WHAT YOU SHOULD DO: From the line with "photographers travel often from our Chicago" through the line with "Lake Michigan lakeshore", inclusive, return each line of the data below exactly and leave the rest out.
-------------------------
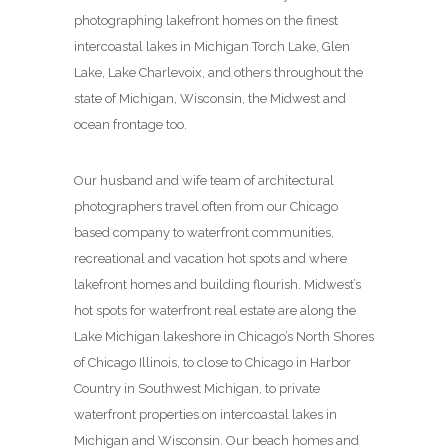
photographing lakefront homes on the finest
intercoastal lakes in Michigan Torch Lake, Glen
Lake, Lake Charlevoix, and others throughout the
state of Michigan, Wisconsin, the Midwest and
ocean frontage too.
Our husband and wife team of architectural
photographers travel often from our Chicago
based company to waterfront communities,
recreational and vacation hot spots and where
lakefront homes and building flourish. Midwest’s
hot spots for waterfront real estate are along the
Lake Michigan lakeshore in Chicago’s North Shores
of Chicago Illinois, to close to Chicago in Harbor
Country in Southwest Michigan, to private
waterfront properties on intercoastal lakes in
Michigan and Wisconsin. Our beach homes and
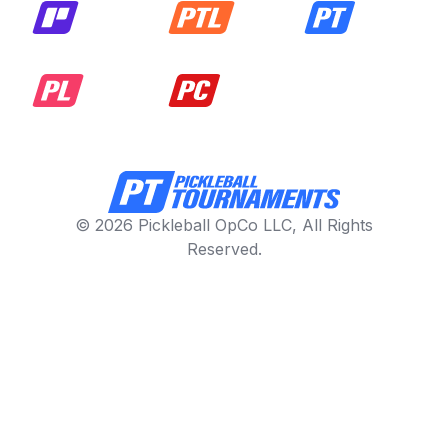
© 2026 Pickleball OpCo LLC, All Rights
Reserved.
-------------------------
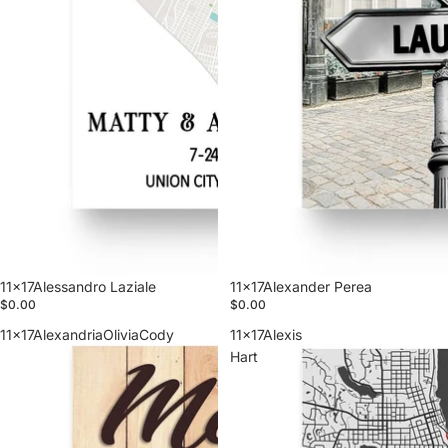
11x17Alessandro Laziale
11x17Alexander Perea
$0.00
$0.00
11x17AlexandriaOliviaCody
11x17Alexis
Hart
-------------------------
RESPONSE FOR THIS EXERCISE:
photographers travel often from our Chicago
based company to waterfront communities,
recreational and vacation hot spots and where
lakefront homes and building flourish. Midwest’s
hot spots for waterfront real estate are along the
Lake Michigan lakeshore in Chicago’s North Shores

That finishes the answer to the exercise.